The Question of Intersexes.

Advanced theories and conclusions of medical psychologists have an important share in the following pages: therefore I have laid preliminary stress on such psychology in relation to general social-scientific progress. And with respect to the particular subject of the ensuing chapters, the existence of Intersexes in the human race, their various minor gradations as part of a series of fixed psychologic facts, the attributes of these Intersexes, and the social, moral and legal standpoints that are maintainable toward them, ideas of justice or injustice to them-in such considerations I shall be obliged to refer constantly to researches of distinguished medico-psychologists of our time. Hence what I shall write will be not much more than a summary of their decisions; apart from what is the share of personal exploration, in the lighter paths. As will be seen, the profound attention and discussions of psychiaters have been concentrating themselves more and more during many years, in spite of constant embasassments and perplexities, upon one of the most startling and obscure facts in human existence yet under scientific investigation. But of scientific theories of Intersexual life, and of what belongs to it by inalienable rights or is foreign to it, the intelligent lay-world is still far too ignorant, in spite of the vivid relation of the matter to millions of individuals. An enormous literature bearing upon it already exists: but not for the average lay-reader, and sparsely in English. The studies in print are chiefly in German, French, Italian and Russian. Their tone is not popular enough for ordinary readers. No adequate English work setting forth the topic exists in English at all, with easy accessibility. Indeed, such delicate and recondite chapters of human existence are opened, so many painful moral questions recur, that one does not wonder at the reserved attitude of authours, editors and publishers.

Undercurrents of Personal Interest in Understanding Sexual Impulses.

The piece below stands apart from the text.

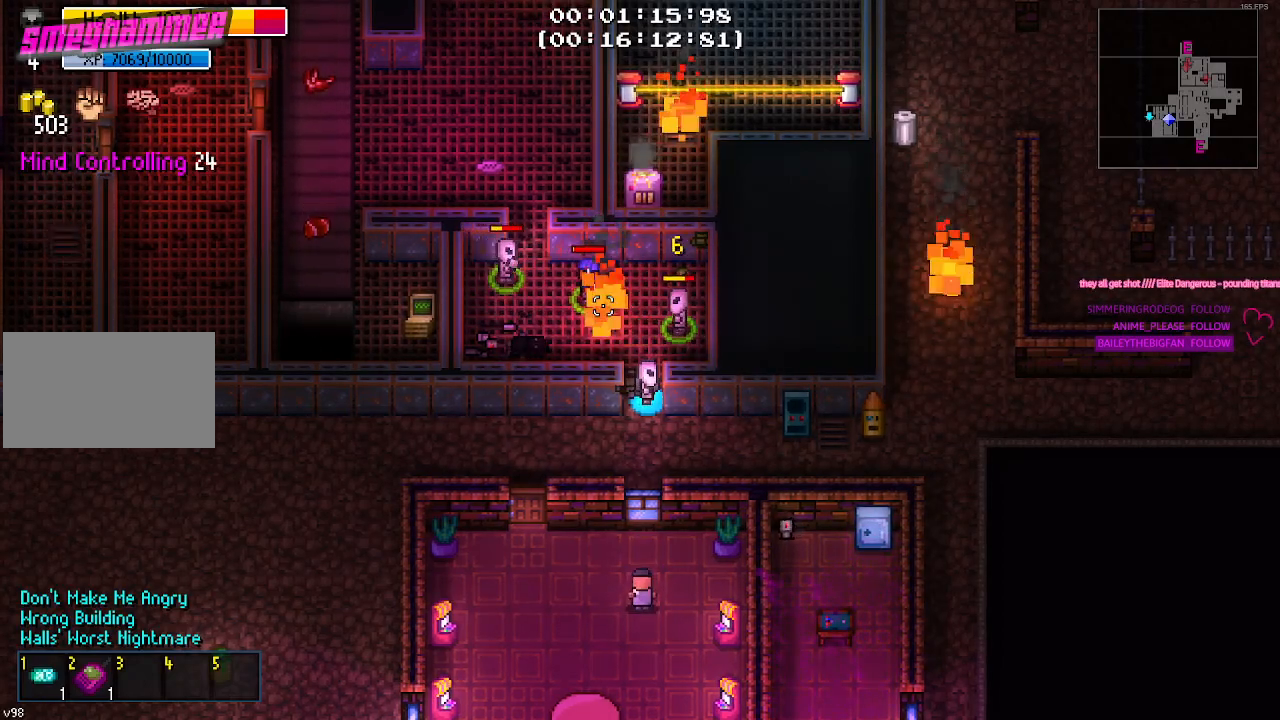
{"keys": [], "mouse": [], "mouse_move": "still", "events": [[250, "s", "down"], [350, "s", "up"]]}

I can offer myself on this occasion only as a finger-post to guide the reader along a road where shapes that will be startling mystic, beautiful, repulsive, tragic, commonplace, are continually to be seen. It is a highway of human-nature hourly traversed by millions, of all ranks; a road foot-worn, day by day, since humanity began. But the procession upon it is one extraordinarily, sternly reticent. Perhaps the very reader of these lines may long have been marching, or staggering, with the cortège, half-conscious of his companions far behind him, or at hand on the right or the left, or beyond him. Those who could unriddle the march to him are not likely to speak a word to him. Those who are willing to speak of one or another social or moral phase of the matter, particularly of the more obvious and vulgar aspects, are as a general rule, either insincere or wholly ignorant of the real psychology in what they discuss. And the reader may be the last person in his whole circle of friends to confess that he has a profound personal interest in the topic. Like the Spartan lad, with the gnawing fox hidden under his garment, he may have done nothing more instinctively and carefully, all his life long, than to try to hide from all interlocutors the anguish that is destroying his peace of mind and life.